*** Opening Exercise data ***

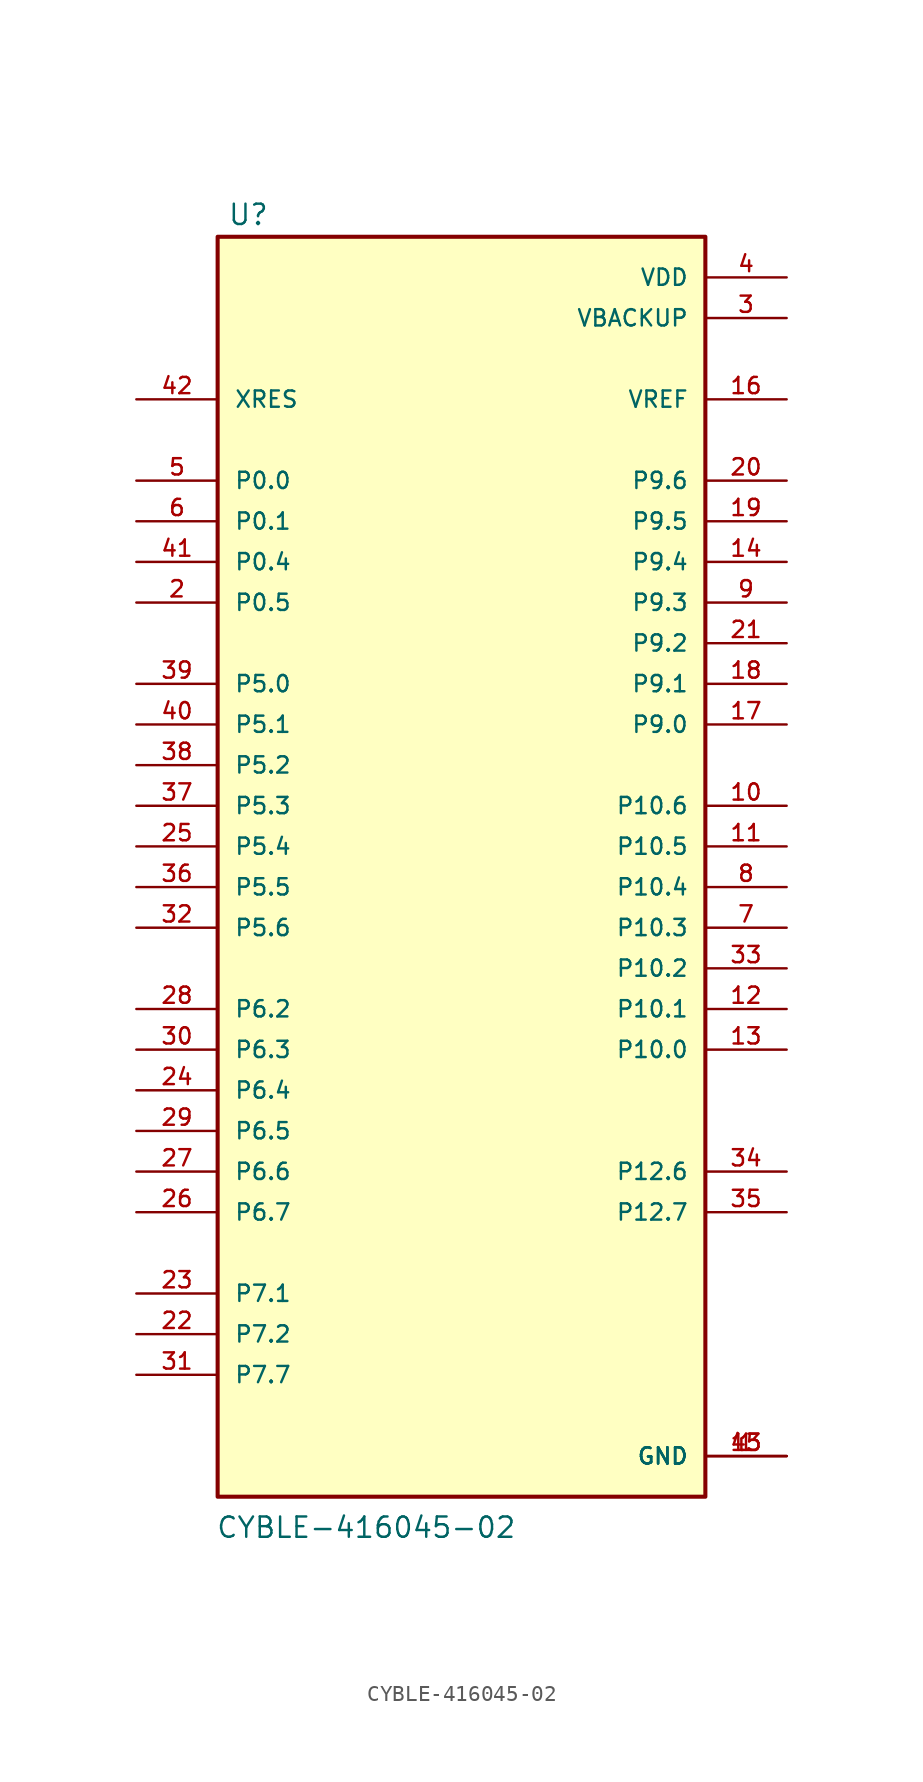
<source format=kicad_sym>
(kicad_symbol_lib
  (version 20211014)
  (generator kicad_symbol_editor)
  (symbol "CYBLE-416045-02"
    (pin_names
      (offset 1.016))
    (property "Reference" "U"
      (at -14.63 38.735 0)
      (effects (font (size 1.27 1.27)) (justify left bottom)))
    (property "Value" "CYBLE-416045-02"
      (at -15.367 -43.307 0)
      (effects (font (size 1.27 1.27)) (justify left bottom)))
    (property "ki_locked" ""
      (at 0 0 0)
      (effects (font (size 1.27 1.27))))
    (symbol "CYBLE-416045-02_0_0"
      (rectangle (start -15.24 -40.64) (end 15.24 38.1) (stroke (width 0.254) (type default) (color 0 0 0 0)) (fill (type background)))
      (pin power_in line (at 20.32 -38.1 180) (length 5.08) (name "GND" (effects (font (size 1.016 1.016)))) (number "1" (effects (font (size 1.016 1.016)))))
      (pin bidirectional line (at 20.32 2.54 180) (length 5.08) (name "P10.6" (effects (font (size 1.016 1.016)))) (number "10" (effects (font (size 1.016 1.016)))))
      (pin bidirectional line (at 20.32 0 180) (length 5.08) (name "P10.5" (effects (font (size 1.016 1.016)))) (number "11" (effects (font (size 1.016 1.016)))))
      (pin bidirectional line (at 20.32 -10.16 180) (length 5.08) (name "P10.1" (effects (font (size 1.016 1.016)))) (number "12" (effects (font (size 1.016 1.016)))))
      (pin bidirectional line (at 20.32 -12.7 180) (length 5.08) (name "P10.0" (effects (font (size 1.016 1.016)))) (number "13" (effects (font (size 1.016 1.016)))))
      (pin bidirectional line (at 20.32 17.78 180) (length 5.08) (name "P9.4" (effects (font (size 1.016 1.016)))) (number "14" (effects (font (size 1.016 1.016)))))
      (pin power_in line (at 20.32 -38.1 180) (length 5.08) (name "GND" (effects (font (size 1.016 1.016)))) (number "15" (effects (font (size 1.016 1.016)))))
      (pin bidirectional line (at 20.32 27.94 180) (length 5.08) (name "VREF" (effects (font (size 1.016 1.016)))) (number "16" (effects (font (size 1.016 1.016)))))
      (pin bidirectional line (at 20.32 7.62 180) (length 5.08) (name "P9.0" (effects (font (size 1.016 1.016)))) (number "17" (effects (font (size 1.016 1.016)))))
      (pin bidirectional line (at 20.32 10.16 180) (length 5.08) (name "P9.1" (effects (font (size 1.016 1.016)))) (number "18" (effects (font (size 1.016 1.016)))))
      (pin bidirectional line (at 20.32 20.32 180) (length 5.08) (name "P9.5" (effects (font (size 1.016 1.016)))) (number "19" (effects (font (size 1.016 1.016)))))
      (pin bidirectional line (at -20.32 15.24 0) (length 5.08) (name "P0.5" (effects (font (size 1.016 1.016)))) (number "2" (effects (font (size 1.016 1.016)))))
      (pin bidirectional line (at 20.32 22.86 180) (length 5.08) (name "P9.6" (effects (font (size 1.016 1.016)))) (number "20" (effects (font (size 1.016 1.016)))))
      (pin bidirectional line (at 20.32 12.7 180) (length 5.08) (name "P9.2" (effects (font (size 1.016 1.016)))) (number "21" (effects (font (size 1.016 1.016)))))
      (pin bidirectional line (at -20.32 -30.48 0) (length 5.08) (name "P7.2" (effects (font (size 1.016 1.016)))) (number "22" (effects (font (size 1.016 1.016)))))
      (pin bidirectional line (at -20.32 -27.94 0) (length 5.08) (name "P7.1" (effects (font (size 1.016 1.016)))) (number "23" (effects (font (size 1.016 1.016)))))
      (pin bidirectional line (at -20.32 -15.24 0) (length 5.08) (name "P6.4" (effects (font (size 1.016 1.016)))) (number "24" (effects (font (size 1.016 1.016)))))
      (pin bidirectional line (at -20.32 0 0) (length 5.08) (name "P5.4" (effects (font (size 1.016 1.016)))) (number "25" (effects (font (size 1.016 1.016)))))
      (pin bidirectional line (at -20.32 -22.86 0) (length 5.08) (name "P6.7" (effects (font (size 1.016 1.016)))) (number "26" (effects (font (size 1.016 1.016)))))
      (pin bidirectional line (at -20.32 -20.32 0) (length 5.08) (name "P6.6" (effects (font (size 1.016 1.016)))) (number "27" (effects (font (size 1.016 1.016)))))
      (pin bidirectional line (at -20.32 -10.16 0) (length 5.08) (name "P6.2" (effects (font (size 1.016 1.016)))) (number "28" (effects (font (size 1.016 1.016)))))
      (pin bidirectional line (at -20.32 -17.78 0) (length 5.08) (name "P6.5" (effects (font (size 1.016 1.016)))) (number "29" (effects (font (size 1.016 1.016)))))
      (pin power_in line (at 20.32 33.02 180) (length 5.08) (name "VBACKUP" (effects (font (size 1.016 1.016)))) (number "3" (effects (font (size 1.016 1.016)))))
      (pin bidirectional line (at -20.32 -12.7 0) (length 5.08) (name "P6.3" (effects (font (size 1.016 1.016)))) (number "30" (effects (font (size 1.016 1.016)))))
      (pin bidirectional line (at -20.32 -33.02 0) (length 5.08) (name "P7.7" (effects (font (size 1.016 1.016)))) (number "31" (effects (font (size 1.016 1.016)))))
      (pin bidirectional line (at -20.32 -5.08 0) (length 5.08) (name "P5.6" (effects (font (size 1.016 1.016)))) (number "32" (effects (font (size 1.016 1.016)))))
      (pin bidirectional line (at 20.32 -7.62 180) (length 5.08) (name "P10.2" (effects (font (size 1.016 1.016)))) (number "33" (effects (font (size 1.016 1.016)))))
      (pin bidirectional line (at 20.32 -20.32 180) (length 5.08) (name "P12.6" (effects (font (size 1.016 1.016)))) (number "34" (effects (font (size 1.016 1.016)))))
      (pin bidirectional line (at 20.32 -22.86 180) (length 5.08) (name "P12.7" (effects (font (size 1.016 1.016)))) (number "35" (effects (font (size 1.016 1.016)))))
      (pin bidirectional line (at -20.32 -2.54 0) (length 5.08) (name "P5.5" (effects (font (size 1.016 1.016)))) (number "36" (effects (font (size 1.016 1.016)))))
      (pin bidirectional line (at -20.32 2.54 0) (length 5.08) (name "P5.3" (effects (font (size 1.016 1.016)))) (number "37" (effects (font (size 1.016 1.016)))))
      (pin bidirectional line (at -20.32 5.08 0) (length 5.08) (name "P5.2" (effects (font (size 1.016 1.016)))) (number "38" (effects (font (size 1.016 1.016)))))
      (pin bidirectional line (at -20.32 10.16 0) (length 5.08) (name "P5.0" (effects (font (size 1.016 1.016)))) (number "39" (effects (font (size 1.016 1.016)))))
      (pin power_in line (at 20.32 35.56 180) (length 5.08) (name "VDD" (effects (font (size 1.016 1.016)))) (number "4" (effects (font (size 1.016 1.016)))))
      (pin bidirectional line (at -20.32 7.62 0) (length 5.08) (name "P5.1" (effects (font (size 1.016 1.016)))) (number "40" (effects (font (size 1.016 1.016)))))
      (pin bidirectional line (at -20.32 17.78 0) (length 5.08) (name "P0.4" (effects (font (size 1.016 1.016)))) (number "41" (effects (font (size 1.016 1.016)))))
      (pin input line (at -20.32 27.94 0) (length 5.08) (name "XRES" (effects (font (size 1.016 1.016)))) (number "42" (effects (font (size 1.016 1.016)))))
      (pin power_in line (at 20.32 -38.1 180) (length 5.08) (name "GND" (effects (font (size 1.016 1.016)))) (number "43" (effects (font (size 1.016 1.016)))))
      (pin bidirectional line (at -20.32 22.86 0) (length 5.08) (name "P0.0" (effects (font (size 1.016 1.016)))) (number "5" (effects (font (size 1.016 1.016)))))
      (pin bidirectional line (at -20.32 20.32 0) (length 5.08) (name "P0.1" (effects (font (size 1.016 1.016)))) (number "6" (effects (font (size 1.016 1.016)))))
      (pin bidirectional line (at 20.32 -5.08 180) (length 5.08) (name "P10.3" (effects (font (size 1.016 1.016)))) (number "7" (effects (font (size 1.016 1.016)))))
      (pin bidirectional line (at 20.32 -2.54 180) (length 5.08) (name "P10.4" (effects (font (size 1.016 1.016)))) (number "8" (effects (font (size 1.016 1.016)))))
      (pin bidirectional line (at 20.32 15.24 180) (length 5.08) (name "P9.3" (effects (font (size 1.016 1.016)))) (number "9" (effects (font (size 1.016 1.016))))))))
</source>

*** Closing Exercise data ***
*** Opening Exercise data ***

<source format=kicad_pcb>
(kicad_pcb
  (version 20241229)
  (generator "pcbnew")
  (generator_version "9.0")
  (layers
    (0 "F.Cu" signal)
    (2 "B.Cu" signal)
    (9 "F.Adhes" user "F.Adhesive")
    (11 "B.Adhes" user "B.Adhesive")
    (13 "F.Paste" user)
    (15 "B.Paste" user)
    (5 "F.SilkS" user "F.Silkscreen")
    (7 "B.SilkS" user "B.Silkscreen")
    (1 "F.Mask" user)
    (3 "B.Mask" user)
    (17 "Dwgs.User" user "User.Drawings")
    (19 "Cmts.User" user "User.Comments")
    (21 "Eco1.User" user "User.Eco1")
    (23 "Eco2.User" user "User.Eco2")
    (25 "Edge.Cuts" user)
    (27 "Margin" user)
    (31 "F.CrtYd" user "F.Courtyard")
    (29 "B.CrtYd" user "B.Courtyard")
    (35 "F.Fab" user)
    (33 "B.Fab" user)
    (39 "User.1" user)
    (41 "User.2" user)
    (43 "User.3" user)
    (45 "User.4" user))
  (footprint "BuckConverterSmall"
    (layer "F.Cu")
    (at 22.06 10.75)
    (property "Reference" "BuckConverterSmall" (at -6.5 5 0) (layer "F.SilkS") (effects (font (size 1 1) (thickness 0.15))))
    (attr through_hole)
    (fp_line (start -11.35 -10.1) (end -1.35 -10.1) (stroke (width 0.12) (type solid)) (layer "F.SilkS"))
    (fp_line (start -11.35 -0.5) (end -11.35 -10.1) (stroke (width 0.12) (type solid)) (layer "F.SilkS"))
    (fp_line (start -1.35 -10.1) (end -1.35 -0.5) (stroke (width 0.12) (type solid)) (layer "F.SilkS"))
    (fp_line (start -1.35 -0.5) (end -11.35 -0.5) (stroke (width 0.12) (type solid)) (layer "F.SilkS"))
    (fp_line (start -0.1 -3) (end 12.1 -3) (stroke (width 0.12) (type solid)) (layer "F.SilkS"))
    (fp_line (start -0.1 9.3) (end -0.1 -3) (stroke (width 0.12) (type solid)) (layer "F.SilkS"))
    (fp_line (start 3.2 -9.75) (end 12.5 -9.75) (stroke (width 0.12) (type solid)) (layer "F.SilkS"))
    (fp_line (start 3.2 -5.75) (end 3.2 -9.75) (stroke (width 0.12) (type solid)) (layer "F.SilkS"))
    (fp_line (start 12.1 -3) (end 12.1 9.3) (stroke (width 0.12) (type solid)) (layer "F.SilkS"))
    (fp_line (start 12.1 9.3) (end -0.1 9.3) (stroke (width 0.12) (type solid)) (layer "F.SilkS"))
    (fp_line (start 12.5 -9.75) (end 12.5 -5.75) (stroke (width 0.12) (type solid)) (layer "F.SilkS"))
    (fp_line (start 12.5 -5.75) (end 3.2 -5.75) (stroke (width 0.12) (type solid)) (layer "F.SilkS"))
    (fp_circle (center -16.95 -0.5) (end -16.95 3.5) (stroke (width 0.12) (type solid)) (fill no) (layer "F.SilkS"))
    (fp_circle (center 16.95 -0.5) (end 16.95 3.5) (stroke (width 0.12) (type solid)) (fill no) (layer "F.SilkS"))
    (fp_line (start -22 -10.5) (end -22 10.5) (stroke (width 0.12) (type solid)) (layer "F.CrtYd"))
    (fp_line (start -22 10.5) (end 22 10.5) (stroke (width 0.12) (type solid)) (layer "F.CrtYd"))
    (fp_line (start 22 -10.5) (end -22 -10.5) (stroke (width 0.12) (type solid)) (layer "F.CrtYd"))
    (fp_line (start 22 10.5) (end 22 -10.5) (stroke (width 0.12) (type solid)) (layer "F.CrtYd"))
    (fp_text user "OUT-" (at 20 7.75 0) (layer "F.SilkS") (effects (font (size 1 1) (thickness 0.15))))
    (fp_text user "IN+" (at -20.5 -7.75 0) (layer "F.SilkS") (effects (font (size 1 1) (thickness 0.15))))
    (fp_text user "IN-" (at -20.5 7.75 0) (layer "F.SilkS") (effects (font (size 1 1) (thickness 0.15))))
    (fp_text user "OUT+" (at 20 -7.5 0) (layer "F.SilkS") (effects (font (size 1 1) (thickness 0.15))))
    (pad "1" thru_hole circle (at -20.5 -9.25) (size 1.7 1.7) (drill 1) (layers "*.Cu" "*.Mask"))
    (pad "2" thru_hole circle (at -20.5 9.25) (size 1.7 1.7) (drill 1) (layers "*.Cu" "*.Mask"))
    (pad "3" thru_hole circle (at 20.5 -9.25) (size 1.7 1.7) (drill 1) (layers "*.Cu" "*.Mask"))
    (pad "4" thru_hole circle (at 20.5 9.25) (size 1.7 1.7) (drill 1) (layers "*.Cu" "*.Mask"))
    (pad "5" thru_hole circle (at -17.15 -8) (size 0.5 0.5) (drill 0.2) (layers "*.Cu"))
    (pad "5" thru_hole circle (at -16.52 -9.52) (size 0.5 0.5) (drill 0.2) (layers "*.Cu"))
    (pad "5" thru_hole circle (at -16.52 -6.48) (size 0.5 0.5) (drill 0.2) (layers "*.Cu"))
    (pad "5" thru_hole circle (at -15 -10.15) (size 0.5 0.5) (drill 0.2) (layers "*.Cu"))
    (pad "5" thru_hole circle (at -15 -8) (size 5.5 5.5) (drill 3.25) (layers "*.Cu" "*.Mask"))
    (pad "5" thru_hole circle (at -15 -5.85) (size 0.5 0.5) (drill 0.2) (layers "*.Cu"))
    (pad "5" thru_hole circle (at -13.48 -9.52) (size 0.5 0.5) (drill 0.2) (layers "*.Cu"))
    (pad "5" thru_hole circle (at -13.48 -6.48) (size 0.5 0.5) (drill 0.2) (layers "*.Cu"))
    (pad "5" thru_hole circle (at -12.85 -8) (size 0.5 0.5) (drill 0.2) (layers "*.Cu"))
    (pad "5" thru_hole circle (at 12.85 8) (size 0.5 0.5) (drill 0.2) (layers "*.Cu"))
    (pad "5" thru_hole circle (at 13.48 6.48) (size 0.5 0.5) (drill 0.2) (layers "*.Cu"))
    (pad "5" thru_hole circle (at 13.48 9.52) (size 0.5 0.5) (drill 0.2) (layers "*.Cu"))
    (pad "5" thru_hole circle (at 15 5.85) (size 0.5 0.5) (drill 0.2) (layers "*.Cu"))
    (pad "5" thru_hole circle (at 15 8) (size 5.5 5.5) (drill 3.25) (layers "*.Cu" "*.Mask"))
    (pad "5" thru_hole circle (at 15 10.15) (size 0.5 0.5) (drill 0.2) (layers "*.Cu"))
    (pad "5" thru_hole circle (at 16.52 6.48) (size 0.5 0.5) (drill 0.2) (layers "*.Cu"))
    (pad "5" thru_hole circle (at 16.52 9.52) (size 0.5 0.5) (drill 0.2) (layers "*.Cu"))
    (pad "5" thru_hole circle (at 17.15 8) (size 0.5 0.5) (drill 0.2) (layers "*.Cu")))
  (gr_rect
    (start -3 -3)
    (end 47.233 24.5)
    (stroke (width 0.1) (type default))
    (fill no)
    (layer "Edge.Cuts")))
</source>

*** Closing Exercise data ***
*** Opening Exercise data ***

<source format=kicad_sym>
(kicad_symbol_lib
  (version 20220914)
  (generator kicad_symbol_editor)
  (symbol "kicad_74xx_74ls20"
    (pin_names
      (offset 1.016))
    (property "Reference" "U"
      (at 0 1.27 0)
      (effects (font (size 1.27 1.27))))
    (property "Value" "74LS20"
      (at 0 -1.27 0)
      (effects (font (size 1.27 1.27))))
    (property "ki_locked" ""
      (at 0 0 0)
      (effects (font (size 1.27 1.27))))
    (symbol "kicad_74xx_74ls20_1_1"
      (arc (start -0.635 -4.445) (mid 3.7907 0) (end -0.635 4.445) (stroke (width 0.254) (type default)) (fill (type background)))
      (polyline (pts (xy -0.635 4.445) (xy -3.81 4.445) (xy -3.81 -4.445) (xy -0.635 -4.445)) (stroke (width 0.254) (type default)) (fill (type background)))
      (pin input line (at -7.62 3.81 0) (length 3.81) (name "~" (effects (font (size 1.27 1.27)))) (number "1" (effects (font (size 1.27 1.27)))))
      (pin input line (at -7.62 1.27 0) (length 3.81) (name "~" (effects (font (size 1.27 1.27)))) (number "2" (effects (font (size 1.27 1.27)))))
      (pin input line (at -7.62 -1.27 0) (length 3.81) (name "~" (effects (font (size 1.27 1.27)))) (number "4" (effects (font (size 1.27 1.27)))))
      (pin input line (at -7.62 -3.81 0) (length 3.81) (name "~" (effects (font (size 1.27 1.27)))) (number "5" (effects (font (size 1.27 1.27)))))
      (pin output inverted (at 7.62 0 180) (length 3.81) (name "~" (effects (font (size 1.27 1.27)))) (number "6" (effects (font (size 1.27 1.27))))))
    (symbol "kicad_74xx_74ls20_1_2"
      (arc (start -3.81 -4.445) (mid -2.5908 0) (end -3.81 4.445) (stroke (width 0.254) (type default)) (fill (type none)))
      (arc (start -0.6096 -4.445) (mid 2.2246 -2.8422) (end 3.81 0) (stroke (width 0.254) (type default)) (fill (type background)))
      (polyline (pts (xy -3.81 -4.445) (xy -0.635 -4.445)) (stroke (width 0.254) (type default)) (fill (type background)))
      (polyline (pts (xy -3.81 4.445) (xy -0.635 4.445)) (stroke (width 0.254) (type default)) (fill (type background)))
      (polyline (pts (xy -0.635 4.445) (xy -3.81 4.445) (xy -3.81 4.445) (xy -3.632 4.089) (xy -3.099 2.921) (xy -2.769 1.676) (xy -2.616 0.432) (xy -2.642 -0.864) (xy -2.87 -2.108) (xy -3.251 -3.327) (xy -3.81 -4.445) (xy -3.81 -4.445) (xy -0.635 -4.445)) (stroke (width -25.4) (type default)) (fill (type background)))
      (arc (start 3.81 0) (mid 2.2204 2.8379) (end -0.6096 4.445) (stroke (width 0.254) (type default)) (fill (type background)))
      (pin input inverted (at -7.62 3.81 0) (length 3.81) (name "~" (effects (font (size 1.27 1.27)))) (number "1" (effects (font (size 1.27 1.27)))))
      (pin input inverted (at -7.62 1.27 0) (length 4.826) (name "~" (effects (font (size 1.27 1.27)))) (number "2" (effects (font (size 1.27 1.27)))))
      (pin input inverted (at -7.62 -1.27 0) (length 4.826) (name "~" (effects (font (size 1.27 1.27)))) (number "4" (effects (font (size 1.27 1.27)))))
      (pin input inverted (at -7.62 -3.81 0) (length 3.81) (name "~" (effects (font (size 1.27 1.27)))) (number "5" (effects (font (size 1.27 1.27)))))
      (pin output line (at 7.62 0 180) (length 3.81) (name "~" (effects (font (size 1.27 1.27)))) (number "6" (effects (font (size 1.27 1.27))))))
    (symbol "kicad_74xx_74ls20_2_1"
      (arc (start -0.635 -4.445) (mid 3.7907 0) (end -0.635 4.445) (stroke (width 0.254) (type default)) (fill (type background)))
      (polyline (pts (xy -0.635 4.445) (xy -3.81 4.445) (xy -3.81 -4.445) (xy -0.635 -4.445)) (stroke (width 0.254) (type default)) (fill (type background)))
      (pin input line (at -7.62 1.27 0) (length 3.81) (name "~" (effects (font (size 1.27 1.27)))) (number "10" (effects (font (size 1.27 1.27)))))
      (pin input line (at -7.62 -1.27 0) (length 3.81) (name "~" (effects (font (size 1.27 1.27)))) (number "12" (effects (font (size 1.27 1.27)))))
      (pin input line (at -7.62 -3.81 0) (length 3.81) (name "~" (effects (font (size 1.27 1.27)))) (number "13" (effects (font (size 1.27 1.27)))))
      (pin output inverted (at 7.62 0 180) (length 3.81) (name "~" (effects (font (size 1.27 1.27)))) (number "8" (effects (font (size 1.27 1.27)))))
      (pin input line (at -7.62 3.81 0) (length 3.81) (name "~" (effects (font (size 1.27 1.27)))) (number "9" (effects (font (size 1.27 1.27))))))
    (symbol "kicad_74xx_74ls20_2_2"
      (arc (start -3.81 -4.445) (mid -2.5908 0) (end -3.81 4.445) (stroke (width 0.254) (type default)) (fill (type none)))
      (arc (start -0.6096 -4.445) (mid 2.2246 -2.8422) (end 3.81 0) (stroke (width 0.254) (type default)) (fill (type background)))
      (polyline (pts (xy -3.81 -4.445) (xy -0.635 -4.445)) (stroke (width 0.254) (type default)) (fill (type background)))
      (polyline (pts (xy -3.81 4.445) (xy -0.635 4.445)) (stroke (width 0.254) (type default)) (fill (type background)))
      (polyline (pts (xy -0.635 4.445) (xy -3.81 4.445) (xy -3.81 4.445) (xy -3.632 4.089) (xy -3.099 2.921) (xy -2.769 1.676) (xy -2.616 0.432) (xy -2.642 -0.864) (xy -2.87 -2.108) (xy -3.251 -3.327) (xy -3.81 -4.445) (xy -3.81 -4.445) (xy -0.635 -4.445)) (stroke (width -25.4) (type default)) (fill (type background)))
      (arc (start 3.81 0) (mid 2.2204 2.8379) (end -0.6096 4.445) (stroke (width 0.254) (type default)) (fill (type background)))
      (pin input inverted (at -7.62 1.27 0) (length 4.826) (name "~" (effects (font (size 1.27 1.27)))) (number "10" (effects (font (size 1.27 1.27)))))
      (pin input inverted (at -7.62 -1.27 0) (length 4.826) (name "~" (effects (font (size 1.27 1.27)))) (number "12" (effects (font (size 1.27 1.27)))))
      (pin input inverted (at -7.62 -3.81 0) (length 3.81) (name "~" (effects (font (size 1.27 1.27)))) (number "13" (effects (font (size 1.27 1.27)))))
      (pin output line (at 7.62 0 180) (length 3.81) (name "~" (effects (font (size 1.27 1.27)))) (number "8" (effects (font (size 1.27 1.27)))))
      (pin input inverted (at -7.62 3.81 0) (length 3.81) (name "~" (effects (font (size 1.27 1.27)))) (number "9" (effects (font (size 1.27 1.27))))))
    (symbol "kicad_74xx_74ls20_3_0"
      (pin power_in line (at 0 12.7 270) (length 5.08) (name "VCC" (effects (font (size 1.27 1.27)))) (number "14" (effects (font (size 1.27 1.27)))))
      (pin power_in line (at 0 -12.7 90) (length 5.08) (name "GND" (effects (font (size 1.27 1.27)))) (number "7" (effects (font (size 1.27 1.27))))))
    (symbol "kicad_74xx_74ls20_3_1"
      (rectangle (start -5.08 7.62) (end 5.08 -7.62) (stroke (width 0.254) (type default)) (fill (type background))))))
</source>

*** Closing Exercise data ***

Task requirements -
Copy out, from the listing above, every line that contains the string "Silkscreen".

Solution -
    (5 "F.SilkS" user "F.Silkscreen")
    (7 "B.SilkS" user "B.Silkscreen")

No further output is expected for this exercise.